◆ Source data ◆
++++++++++++++++++++
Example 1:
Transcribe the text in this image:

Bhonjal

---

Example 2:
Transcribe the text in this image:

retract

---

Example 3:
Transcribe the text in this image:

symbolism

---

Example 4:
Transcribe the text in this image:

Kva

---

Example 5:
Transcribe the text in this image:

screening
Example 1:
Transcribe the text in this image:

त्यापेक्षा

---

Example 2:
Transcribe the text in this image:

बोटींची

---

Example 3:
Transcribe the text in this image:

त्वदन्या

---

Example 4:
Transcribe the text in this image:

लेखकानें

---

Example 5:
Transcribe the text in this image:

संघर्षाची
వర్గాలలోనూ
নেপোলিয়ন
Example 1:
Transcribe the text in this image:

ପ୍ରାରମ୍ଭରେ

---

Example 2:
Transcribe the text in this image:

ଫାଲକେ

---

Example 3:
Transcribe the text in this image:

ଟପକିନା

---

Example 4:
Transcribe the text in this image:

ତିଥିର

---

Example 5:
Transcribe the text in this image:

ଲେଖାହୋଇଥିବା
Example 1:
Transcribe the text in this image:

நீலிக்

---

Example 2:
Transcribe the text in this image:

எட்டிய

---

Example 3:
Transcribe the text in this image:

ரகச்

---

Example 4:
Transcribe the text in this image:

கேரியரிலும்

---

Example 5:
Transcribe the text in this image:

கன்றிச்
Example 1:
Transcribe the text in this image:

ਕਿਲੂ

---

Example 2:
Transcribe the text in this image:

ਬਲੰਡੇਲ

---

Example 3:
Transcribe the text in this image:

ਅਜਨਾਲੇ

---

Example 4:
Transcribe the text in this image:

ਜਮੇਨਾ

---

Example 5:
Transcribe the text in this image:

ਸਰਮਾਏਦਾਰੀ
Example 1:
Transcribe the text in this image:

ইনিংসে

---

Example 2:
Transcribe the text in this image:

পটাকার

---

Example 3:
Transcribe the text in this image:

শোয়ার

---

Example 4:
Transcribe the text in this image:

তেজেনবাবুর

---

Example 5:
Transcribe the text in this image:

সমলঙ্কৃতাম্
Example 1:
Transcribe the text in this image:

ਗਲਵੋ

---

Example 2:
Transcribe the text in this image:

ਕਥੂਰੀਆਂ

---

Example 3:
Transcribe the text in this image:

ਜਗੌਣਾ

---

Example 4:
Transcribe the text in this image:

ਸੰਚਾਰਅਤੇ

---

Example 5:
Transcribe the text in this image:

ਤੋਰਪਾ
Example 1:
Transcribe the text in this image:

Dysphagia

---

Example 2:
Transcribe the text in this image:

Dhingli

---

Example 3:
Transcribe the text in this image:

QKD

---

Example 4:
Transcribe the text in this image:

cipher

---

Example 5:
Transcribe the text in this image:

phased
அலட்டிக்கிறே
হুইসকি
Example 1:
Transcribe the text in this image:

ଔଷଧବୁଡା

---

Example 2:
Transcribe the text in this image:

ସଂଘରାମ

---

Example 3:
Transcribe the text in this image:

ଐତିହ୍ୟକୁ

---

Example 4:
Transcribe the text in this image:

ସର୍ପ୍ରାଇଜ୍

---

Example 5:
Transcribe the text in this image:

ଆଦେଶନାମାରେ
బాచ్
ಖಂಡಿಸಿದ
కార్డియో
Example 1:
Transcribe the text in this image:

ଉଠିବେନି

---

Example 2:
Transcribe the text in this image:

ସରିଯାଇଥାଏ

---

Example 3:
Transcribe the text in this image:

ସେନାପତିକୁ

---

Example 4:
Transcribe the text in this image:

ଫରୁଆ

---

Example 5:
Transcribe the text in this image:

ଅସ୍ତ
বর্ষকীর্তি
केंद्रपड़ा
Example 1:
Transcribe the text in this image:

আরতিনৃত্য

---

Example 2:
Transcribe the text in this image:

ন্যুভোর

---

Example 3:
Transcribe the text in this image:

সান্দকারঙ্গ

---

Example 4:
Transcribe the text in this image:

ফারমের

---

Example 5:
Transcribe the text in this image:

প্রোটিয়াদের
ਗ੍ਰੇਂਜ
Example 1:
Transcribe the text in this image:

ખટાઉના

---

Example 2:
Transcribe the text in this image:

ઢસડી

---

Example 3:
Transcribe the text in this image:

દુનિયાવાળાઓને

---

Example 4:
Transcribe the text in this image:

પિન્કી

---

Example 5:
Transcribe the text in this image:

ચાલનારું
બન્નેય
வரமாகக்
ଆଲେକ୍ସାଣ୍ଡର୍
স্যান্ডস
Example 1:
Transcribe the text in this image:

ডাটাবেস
++++++++++++++++++++
◆ TO DO ◆
Retype all of the entries shown above, exactly.

◆ RESULT OF THIS EXERCISE ◆
Example 1:
Transcribe the text in this image:

Bhonjal

---

Example 2:
Transcribe the text in this image:

retract

---

Example 3:
Transcribe the text in this image:

symbolism

---

Example 4:
Transcribe the text in this image:

Kva

---

Example 5:
Transcribe the text in this image:

screening
Example 1:
Transcribe the text in this image:

त्यापेक्षा

---

Example 2:
Transcribe the text in this image:

बोटींची

---

Example 3:
Transcribe the text in this image:

त्वदन्या

---

Example 4:
Transcribe the text in this image:

लेखकानें

---

Example 5:
Transcribe the text in this image:

संघर्षाची
వర్గాలలోనూ
নেপোলিয়ন
Example 1:
Transcribe the text in this image:

ପ୍ରାରମ୍ଭରେ

---

Example 2:
Transcribe the text in this image:

ଫାଲକେ

---

Example 3:
Transcribe the text in this image:

ଟପକିନା

---

Example 4:
Transcribe the text in this image:

ତିଥିର

---

Example 5:
Transcribe the text in this image:

ଲେଖାହୋଇଥିବା
Example 1:
Transcribe the text in this image:

நீலிக்

---

Example 2:
Transcribe the text in this image:

எட்டிய

---

Example 3:
Transcribe the text in this image:

ரகச்

---

Example 4:
Transcribe the text in this image:

கேரியரிலும்

---

Example 5:
Transcribe the text in this image:

கன்றிச்
Example 1:
Transcribe the text in this image:

ਕਿਲੂ

---

Example 2:
Transcribe the text in this image:

ਬਲੰਡੇਲ

---

Example 3:
Transcribe the text in this image:

ਅਜਨਾਲੇ

---

Example 4:
Transcribe the text in this image:

ਜਮੇਨਾ

---

Example 5:
Transcribe the text in this image:

ਸਰਮਾਏਦਾਰੀ
Example 1:
Transcribe the text in this image:

ইনিংসে

---

Example 2:
Transcribe the text in this image:

পটাকার

---

Example 3:
Transcribe the text in this image:

শোয়ার

---

Example 4:
Transcribe the text in this image:

তেজেনবাবুর

---

Example 5:
Transcribe the text in this image:

সমলঙ্কৃতাম্
Example 1:
Transcribe the text in this image:

ਗਲਵੋ

---

Example 2:
Transcribe the text in this image:

ਕਥੂਰੀਆਂ

---

Example 3:
Transcribe the text in this image:

ਜਗੌਣਾ

---

Example 4:
Transcribe the text in this image:

ਸੰਚਾਰਅਤੇ

---

Example 5:
Transcribe the text in this image:

ਤੋਰਪਾ
Example 1:
Transcribe the text in this image:

Dysphagia

---

Example 2:
Transcribe the text in this image:

Dhingli

---

Example 3:
Transcribe the text in this image:

QKD

---

Example 4:
Transcribe the text in this image:

cipher

---

Example 5:
Transcribe the text in this image:

phased
அலட்டிக்கிறே
হুইসকি
Example 1:
Transcribe the text in this image:

ଔଷଧବୁଡା

---

Example 2:
Transcribe the text in this image:

ସଂଘରାମ

---

Example 3:
Transcribe the text in this image:

ଐତିହ୍ୟକୁ

---

Example 4:
Transcribe the text in this image:

ସର୍ପ୍ରାଇଜ୍

---

Example 5:
Transcribe the text in this image:

ଆଦେଶନାମାରେ
బాచ్
ಖಂಡಿಸಿದ
కార్డియో
Example 1:
Transcribe the text in this image:

ଉଠିବେନି

---

Example 2:
Transcribe the text in this image:

ସରିଯାଇଥାଏ

---

Example 3:
Transcribe the text in this image:

ସେନାପତିକୁ

---

Example 4:
Transcribe the text in this image:

ଫରୁଆ

---

Example 5:
Transcribe the text in this image:

ଅସ୍ତ
বর্ষকীর্তি
केंद्रपड़ा
Example 1:
Transcribe the text in this image:

আরতিনৃত্য

---

Example 2:
Transcribe the text in this image:

ন্যুভোর

---

Example 3:
Transcribe the text in this image:

সান্দকারঙ্গ

---

Example 4:
Transcribe the text in this image:

ফারমের

---

Example 5:
Transcribe the text in this image:

প্রোটিয়াদের
ਗ੍ਰੇਂਜ
Example 1:
Transcribe the text in this image:

ખટાઉના

---

Example 2:
Transcribe the text in this image:

ઢસડી

---

Example 3:
Transcribe the text in this image:

દુનિયાવાળાઓને

---

Example 4:
Transcribe the text in this image:

પિન્કી

---

Example 5:
Transcribe the text in this image:

ચાલનારું
બન્નેય
வரமாகக்
ଆଲେକ୍ସାଣ୍ଡର୍
স্যান্ডস
Example 1:
Transcribe the text in this image:

ডাটাবেস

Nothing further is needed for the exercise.